Without changing a single word, restate the entries below.

Page-level text extractions
+-------+

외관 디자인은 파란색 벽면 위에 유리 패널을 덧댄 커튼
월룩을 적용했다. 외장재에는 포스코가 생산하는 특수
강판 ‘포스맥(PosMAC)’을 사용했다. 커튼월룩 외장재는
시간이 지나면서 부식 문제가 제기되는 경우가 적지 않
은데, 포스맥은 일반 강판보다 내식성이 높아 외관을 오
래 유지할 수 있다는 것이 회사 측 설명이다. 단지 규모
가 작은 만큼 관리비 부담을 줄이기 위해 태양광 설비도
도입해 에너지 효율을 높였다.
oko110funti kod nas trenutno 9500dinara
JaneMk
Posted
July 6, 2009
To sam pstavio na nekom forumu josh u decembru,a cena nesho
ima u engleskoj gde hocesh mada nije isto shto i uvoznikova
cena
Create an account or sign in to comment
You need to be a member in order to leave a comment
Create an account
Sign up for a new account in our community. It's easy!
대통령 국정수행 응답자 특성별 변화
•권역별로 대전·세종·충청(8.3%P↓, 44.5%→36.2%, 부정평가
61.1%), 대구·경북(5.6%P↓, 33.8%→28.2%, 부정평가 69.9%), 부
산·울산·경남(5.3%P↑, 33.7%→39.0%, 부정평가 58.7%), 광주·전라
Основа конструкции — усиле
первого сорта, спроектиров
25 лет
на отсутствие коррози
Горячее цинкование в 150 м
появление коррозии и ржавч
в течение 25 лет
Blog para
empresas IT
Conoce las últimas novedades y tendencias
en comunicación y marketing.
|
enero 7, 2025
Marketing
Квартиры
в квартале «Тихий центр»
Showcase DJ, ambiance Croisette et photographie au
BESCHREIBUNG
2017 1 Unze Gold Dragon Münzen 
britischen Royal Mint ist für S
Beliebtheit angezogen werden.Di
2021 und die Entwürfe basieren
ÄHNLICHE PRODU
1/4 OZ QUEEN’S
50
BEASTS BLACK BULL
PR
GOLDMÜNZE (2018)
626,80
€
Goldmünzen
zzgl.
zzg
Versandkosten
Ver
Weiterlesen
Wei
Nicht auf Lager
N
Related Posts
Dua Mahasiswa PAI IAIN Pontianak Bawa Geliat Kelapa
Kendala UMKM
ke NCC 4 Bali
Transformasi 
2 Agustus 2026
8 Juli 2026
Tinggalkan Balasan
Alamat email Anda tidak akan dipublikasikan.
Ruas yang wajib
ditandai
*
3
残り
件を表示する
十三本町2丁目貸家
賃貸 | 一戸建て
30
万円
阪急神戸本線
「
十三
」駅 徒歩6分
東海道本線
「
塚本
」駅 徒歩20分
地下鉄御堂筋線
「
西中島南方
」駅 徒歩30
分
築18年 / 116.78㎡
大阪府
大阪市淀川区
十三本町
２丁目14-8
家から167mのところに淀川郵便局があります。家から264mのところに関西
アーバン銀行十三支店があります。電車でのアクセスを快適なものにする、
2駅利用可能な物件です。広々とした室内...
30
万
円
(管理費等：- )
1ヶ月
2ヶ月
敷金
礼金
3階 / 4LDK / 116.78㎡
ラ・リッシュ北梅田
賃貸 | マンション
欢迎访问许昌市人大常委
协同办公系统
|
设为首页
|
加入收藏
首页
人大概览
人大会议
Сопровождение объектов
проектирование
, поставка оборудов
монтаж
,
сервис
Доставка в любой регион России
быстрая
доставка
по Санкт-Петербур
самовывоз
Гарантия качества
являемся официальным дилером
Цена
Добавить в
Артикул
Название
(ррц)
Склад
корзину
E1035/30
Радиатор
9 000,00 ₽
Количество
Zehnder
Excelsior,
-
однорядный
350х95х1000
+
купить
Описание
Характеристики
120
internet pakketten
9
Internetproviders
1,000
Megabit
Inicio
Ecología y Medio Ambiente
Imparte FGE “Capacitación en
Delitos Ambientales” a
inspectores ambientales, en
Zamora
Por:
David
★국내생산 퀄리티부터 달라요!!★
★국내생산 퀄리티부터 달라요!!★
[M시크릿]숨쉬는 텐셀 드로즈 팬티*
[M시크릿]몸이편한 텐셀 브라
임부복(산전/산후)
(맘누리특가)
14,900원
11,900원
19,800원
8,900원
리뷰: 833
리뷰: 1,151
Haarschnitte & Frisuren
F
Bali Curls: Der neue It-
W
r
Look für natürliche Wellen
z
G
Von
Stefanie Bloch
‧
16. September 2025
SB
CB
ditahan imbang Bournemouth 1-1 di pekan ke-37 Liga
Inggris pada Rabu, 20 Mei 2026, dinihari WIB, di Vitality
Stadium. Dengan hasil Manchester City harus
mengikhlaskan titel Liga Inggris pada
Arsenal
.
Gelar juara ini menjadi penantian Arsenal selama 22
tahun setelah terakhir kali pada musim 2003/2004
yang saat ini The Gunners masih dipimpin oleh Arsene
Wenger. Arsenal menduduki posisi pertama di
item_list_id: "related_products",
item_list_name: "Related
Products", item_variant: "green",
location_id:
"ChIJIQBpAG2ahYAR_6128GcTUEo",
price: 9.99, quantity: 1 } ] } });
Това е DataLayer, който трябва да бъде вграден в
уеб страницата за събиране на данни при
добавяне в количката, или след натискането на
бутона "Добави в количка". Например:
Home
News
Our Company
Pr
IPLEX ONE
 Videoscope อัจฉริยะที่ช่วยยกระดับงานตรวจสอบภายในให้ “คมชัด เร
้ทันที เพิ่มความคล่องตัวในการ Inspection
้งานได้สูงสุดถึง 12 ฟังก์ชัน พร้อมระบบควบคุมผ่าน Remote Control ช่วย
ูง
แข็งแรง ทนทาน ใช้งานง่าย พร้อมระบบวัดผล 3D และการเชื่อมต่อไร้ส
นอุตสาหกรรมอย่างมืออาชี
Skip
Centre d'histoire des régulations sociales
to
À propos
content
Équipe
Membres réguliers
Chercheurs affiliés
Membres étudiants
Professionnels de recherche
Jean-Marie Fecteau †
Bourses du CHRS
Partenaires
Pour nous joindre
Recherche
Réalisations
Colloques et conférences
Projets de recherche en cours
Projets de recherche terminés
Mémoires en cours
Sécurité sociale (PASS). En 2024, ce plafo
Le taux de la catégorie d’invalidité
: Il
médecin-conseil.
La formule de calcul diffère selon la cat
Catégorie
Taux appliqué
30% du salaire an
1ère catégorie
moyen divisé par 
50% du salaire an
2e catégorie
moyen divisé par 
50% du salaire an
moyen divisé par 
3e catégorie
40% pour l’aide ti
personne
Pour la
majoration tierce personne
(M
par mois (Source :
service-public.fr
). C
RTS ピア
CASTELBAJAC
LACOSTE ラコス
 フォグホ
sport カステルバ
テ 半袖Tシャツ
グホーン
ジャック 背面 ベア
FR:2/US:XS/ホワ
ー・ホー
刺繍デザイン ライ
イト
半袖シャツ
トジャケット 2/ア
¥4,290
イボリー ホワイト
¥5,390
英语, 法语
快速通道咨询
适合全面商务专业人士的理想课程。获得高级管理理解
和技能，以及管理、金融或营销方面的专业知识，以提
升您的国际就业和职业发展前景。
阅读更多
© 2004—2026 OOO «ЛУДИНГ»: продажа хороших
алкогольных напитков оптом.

+-------+

§ **Your response**:
외관 디자인은 파란색 벽면 위에 유리 패널을 덧댄 커튼
월룩을 적용했다. 외장재에는 포스코가 생산하는 특수
강판 ‘포스맥(PosMAC)’을 사용했다. 커튼월룩 외장재는
시간이 지나면서 부식 문제가 제기되는 경우가 적지 않
은데, 포스맥은 일반 강판보다 내식성이 높아 외관을 오
래 유지할 수 있다는 것이 회사 측 설명이다. 단지 규모
가 작은 만큼 관리비 부담을 줄이기 위해 태양광 설비도
도입해 에너지 효율을 높였다.
oko110funti kod nas trenutno 9500dinara
JaneMk
Posted
July 6, 2009
To sam pstavio na nekom forumu josh u decembru,a cena nesho
ima u engleskoj gde hocesh mada nije isto shto i uvoznikova
cena
Create an account or sign in to comment
You need to be a member in order to leave a comment
Create an account
Sign up for a new account in our community. It's easy!
대통령 국정수행 응답자 특성별 변화
•권역별로 대전·세종·충청(8.3%P↓, 44.5%→36.2%, 부정평가
61.1%), 대구·경북(5.6%P↓, 33.8%→28.2%, 부정평가 69.9%), 부
산·울산·경남(5.3%P↑, 33.7%→39.0%, 부정평가 58.7%), 광주·전라
Основа конструкции — усиле
первого сорта, спроектиров
25 лет
на отсутствие коррози
Горячее цинкование в 150 м
появление коррозии и ржавч
в течение 25 лет
Blog para
empresas IT
Conoce las últimas novedades y tendencias
en comunicación y marketing.
|
enero 7, 2025
Marketing
Квартиры
в квартале «Тихий центр»
Showcase DJ, ambiance Croisette et photographie au
BESCHREIBUNG
2017 1 Unze Gold Dragon Münzen 
britischen Royal Mint ist für S
Beliebtheit angezogen werden.Di
2021 und die Entwürfe basieren
ÄHNLICHE PRODU
1/4 OZ QUEEN’S
50
BEASTS BLACK BULL
PR
GOLDMÜNZE (2018)
626,80
€
Goldmünzen
zzgl.
zzg
Versandkosten
Ver
Weiterlesen
Wei
Nicht auf Lager
N
Related Posts
Dua Mahasiswa PAI IAIN Pontianak Bawa Geliat Kelapa
Kendala UMKM
ke NCC 4 Bali
Transformasi 
2 Agustus 2026
8 Juli 2026
Tinggalkan Balasan
Alamat email Anda tidak akan dipublikasikan.
Ruas yang wajib
ditandai
*
3
残り
件を表示する
十三本町2丁目貸家
賃貸 | 一戸建て
30
万円
阪急神戸本線
「
十三
」駅 徒歩6分
東海道本線
「
塚本
」駅 徒歩20分
地下鉄御堂筋線
「
西中島南方
」駅 徒歩30
分
築18年 / 116.78㎡
大阪府
大阪市淀川区
十三本町
２丁目14-8
家から167mのところに淀川郵便局があります。家から264mのところに関西
アーバン銀行十三支店があります。電車でのアクセスを快適なものにする、
2駅利用可能な物件です。広々とした室内...
30
万
円
(管理費等：- )
1ヶ月
2ヶ月
敷金
礼金
3階 / 4LDK / 116.78㎡
ラ・リッシュ北梅田
賃貸 | マンション
欢迎访问许昌市人大常委
协同办公系统
|
设为首页
|
加入收藏
首页
人大概览
人大会议
Сопровождение объектов
проектирование
, поставка оборудов
монтаж
,
сервис
Доставка в любой регион России
быстрая
доставка
по Санкт-Петербур
самовывоз
Гарантия качества
являемся официальным дилером
Цена
Добавить в
Артикул
Название
(ррц)
Склад
корзину
E1035/30
Радиатор
9 000,00 ₽
Количество
Zehnder
Excelsior,
-
однорядный
350х95х1000
+
купить
Описание
Характеристики
120
internet pakketten
9
Internetproviders
1,000
Megabit
Inicio
Ecología y Medio Ambiente
Imparte FGE “Capacitación en
Delitos Ambientales” a
inspectores ambientales, en
Zamora
Por:
David
★국내생산 퀄리티부터 달라요!!★
★국내생산 퀄리티부터 달라요!!★
[M시크릿]숨쉬는 텐셀 드로즈 팬티*
[M시크릿]몸이편한 텐셀 브라
임부복(산전/산후)
(맘누리특가)
14,900원
11,900원
19,800원
8,900원
리뷰: 833
리뷰: 1,151
Haarschnitte & Frisuren
F
Bali Curls: Der neue It-
W
r
Look für natürliche Wellen
z
G
Von
Stefanie Bloch
‧
16. September 2025
SB
CB
ditahan imbang Bournemouth 1-1 di pekan ke-37 Liga
Inggris pada Rabu, 20 Mei 2026, dinihari WIB, di Vitality
Stadium. Dengan hasil Manchester City harus
mengikhlaskan titel Liga Inggris pada
Arsenal
.
Gelar juara ini menjadi penantian Arsenal selama 22
tahun setelah terakhir kali pada musim 2003/2004
yang saat ini The Gunners masih dipimpin oleh Arsene
Wenger. Arsenal menduduki posisi pertama di
item_list_id: "related_products",
item_list_name: "Related
Products", item_variant: "green",
location_id:
"ChIJIQBpAG2ahYAR_6128GcTUEo",
price: 9.99, quantity: 1 } ] } });
Това е DataLayer, който трябва да бъде вграден в
уеб страницата за събиране на данни при
добавяне в количката, или след натискането на
бутона "Добави в количка". Например:
Home
News
Our Company
Pr
IPLEX ONE
 Videoscope อัจฉริยะที่ช่วยยกระดับงานตรวจสอบภายในให้ “คมชัด เร
้ทันที เพิ่มความคล่องตัวในการ Inspection
้งานได้สูงสุดถึง 12 ฟังก์ชัน พร้อมระบบควบคุมผ่าน Remote Control ช่วย
ูง
แข็งแรง ทนทาน ใช้งานง่าย พร้อมระบบวัดผล 3D และการเชื่อมต่อไร้ส
นอุตสาหกรรมอย่างมืออาชี
Skip
Centre d'histoire des régulations sociales
to
À propos
content
Équipe
Membres réguliers
Chercheurs affiliés
Membres étudiants
Professionnels de recherche
Jean-Marie Fecteau †
Bourses du CHRS
Partenaires
Pour nous joindre
Recherche
Réalisations
Colloques et conférences
Projets de recherche en cours
Projets de recherche terminés
Mémoires en cours
Sécurité sociale (PASS). En 2024, ce plafo
Le taux de la catégorie d’invalidité
: Il
médecin-conseil.
La formule de calcul diffère selon la cat
Catégorie
Taux appliqué
30% du salaire an
1ère catégorie
moyen divisé par 
50% du salaire an
2e catégorie
moyen divisé par 
50% du salaire an
moyen divisé par 
3e catégorie
40% pour l’aide ti
personne
Pour la
majoration tierce personne
(M
par mois (Source :
service-public.fr
). C
RTS ピア
CASTELBAJAC
LACOSTE ラコス
 フォグホ
sport カステルバ
テ 半袖Tシャツ
グホーン
ジャック 背面 ベア
FR:2/US:XS/ホワ
ー・ホー
刺繍デザイン ライ
イト
半袖シャツ
トジャケット 2/ア
¥4,290
イボリー ホワイト
¥5,390
英语, 法语
快速通道咨询
适合全面商务专业人士的理想课程。获得高级管理理解
和技能，以及管理、金融或营销方面的专业知识，以提
升您的国际就业和职业发展前景。
阅读更多
© 2004—2026 OOO «ЛУДИНГ»: продажа хороших
алкогольных напитков оптом.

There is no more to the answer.